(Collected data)
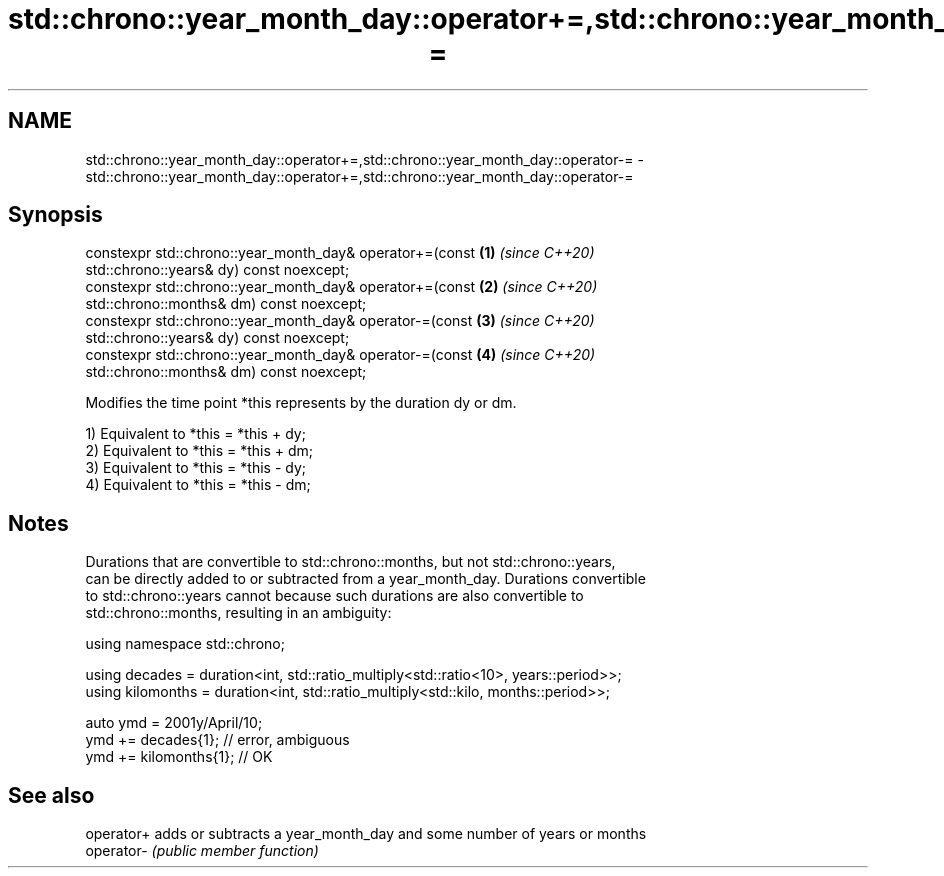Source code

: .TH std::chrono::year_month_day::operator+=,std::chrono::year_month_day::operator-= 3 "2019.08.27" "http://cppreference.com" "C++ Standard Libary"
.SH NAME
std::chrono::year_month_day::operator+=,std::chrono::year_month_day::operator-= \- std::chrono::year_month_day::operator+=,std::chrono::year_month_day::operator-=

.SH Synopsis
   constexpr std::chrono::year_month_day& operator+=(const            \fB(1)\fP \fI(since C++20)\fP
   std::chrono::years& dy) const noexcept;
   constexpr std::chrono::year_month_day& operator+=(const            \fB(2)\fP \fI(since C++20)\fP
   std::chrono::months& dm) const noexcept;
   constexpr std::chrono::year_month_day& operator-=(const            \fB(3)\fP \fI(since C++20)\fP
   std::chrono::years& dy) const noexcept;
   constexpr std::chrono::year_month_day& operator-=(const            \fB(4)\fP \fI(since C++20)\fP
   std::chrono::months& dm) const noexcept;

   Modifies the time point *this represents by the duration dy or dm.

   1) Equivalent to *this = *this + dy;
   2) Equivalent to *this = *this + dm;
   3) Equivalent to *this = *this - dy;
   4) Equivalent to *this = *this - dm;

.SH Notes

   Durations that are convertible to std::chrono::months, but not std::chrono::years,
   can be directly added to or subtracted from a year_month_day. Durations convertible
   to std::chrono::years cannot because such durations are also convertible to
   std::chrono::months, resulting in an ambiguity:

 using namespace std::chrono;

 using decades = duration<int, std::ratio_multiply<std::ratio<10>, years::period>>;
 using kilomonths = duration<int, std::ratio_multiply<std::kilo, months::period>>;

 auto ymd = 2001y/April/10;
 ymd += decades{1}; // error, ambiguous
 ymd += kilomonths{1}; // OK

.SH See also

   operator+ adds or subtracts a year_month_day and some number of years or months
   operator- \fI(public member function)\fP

* * *

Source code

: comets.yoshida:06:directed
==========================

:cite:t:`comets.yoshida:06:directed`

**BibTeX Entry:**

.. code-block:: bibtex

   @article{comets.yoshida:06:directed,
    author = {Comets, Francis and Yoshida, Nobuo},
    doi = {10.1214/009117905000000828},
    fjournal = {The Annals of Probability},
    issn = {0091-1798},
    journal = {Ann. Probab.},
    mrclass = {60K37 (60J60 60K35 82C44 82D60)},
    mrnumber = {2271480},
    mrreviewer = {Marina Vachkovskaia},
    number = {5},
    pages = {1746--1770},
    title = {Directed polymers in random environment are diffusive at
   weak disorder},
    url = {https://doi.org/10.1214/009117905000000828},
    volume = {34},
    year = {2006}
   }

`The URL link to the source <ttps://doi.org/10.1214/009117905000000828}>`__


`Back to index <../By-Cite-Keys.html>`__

• Work required:
Copy from the entries above each line in which the string "constexpr" can be found.

• Task result:
   constexpr std::chrono::year_month_day& operator+=(const            \fB(1)\fP \fI(since C++20)\fP
   constexpr std::chrono::year_month_day& operator+=(const            \fB(2)\fP \fI(since C++20)\fP
   constexpr std::chrono::year_month_day& operator-=(const            \fB(3)\fP \fI(since C++20)\fP
   constexpr std::chrono::year_month_day& operator-=(const            \fB(4)\fP \fI(since C++20)\fP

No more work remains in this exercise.